Wenn man auch die zweite Auflage seiner "Reinen Rechtslehre" im Juli 1960 deren "definitive Formulierung" genannt hat (Kunz, öZöffR, NF, 11, 1961, S. 375), so zeigen sich doch auch noch später Modifikationen, die vom rastlosen Bemühen Kelsens zeugen, seine Lehre nicht nur zu verteidigen, sondern auch weiterzuentwickeln. Dies zeigt zuletzt das 1979 posthum erschienene Werk "Allgemeine Theorie der Normen". Es ist derzeit das letzte von über 600 - in 24 verschiedenen Sprachen erschienenen - Werken Kelsens. Aus diesen Arbeiten seien noch die "Allgemeine Staatslehre" (1925), die erste Auflage der "Reinen Rechtslehre" (1934) und die "General Theory of Law and State" (1945) hervorgehoben.
Kelsen war aber nicht nur wegen seiner Herkunft und der deutlichen Spuren eines österreichischen Schicksals in seinem Leben ein typischer Wiener; als solchen kennzeichneten ihn auch seine besondere persönliche Freundlichkeit und sein großer Charme, Eigenschaften, die nur scheinbar einen Kontrast zu seiner ehernen Härte in sachlichen Fragen und der Schärfe mancher seiner wissenschaftlichen Auseinandersetzungen bilden. Der Wiener Kelsen wußte, dass man sich - im Leben - "auch vertragen können (muss)", dass es aber in der Wissenschaft nur auf die Wahrheit ankommen kann. Deshalb wollte Kelsen - obgleich politisch keineswegs neutral - sich auch keiner politischen Richtung anschließen und bekannte: "Stärker als diese Sympathie war und ist mein Bedürfnis nach parteipolitischer Unabhängigkeit in meinem Beruf. Was ich dem Staat nicht zubillige: das Recht, die Freiheit
der Forschung und Meinungsäußerung zu beschränken, kann ich auch einer politischen Partei, durch freiwillige Unterwerfung unter ihre Disziplin nicht einräumen."
Wenn ich vom "österreichischen Schicksal" Kelsens gesprochen habe, so deshalb, weil ihm erst spät jene Anerkennung zugekommen ist, die ihm gebührte: 1930 hat er - aus politischen Gründen - seiner Heimat den Rücken gekehrt. Dem folgten drei Emigrationen. Erst gegen Ende seines Lebens wurde dem elffachen Ehrendoktor (und Inhaber zahlreicher weiterer Ehrungen) auch in seiner Heimat der Respekt entgegengebracht, den Persönlichkeit und Werk erheischen.

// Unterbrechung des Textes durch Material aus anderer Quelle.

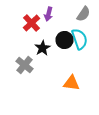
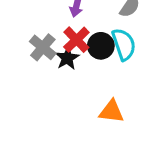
red cross: (32, 23) -> (76, 40), moved
gray cross: (24, 65) -> (43, 47), moved

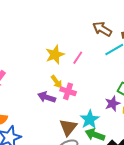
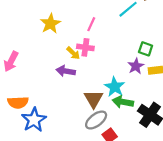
yellow star: (55, 55) -> (50, 24), moved
pink cross: (68, 91) -> (85, 47), moved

Zum Abschluss der Zeichnung der Persönlichkeit Kelsens sei seine Antwort auf die ihm gestellte Frage nach seinen grundlegenden Erfahrungen als Mensch und Lehrer wiedergegeben. Er schreibt dazu: ". . . einer Erfahrung möchte ich Ausdruck geben: dass es im Leben, auch in einem Leben, das sich im wesentlichen unter Männern der Wissenschaft abspielt, vor allem auf den moralischen Charakter des Menschen ankommt, dass Wahrheitsliebe, Selbsterkenntnis, Duldsamkeit, der Wille, niemandem Unrecht zu tun, den eigenen Geltungstrieb so weit als möglich zu kontrollieren, nicht weniger wichtig sind als gegenständliches Wissen und dass diese Charaktereigenschaften auch Einfluß auf die Ergebnisse wissenschaftlicher Arbeit haben."
Am 19. April 1973 starb Hans Kelsen in Berkeley.